Don Lorenzo Milani, prete ed educatore rivoluzionario

fumetto di Stefano Gorgone

Carissimo direttore,
così come per don Primo Mazzolari e don Tonino Bello, desidero presentare per i lettori di Monreale News un breve profilo di don Lorenzo Milani, un prete che serviva davvero il Vangelo stando dalla parte degli ultimi, un grande educatore il cui messaggio è ancora estremamente attuale.

Nato a Firenze in una famiglia benestante aveva lasciato a vent'anni gli agi ed i privilegi che avevano caratterizzato la sua vita per entrare in seminario.
Ho conosciuto don Milani a metà degli anni settanta, poco tempo dopo la pubblicazione di “Lettera ad una professoressa”, un vero e proprio manifesto per una scuola davvero inclusiva, giusta e democratica. Gli sono stato sempre grato e riconoscente per quello che ha scritto e fatto, per la sua idea di scuola che ha orientato decisamente la mia attività professionale, una scuola che non lascia indietro nessuno e che aiuta tutti a prescindere dalle loro capacità e dalle loro condizioni di partenza.

Don Lorenzo, così come il brasiliano Paulo Freire con la sua pedagogia critica e la sua teoria della liberazione dei poveri da ogni forma di oppressione, ha segnato profondamente la storia dell'istruzione scolastica del nostro Paese, valorizzando le esperienze extrascolastiche, rivoluzionando il ruolo dei docenti, contestando il modello scolastico diffuso nel suo tempo, prevalentemente classista, autoritario, selettivo e verticistico, un modello che premiava i ricchi e penalizzava i poveri.

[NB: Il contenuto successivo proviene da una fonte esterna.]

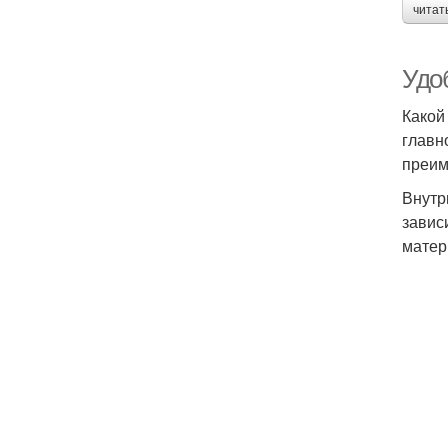
читат
Удоб
Какой
главн
преим
Внутр
завис
матер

Don Lorenzo ha inteso la scuola come luogo idoneo a fare prendere consapevolezza delle proprie condizioni ed a combattere il privilegio e l'emarginazione.

“E' ingiusto fare parti uguali tra disuguali”, diceva. “Occorre dare di più a chi ha avuto di meno dalla vita”, dare nuove opportunità a chi non ne ha, a chi non padroneggia la parola e per questo viene discriminato ed escluso per sempre dalla vita sociale. Solo tramite la cultura i poveri ed i contadini per don Milani, avrebbero potuto superare la loro rassegnazione e difendersi dalle ingiustizie.
Per il suo linguaggio tagliente e preciso, per il suo modo di argomentare don Lorenzo era considerato scomodo dalla comunità civile e religiosa del suo tempo, ma nello stesso tempo era molto amato dalla sua gente di Barbiana, una località isolata di montagna dove lo avevano inviato i suoi superiori. Fu incriminato e rinviato a giudizio per apologia di reato per una lettera aperta che aveva inviato ad alcuni cappellani militari toscani che avevano definito l'obiezione di coscienza “un insulto alla Patria e ai suoi caduti, estranea al comandamento cristiano dell'amore e espressione di viltà.”

E' morto a soli 44 anni, nella più completa solitudine, stroncato da un male incurabile, con il conforto soltanto dei suoi ragazzi e dei pochi abitanti di Barbiana dove è stato sepolto. Papa Francesco recentemente si è recato a visitare la sua tomba per rendere omaggio alla memoria di un “sacerdote con una grande passione educativa, inquieto ed inquietante, trasparente e duro come un diamante”, ma sempre fedele alla Chiesa ed al Vangelo.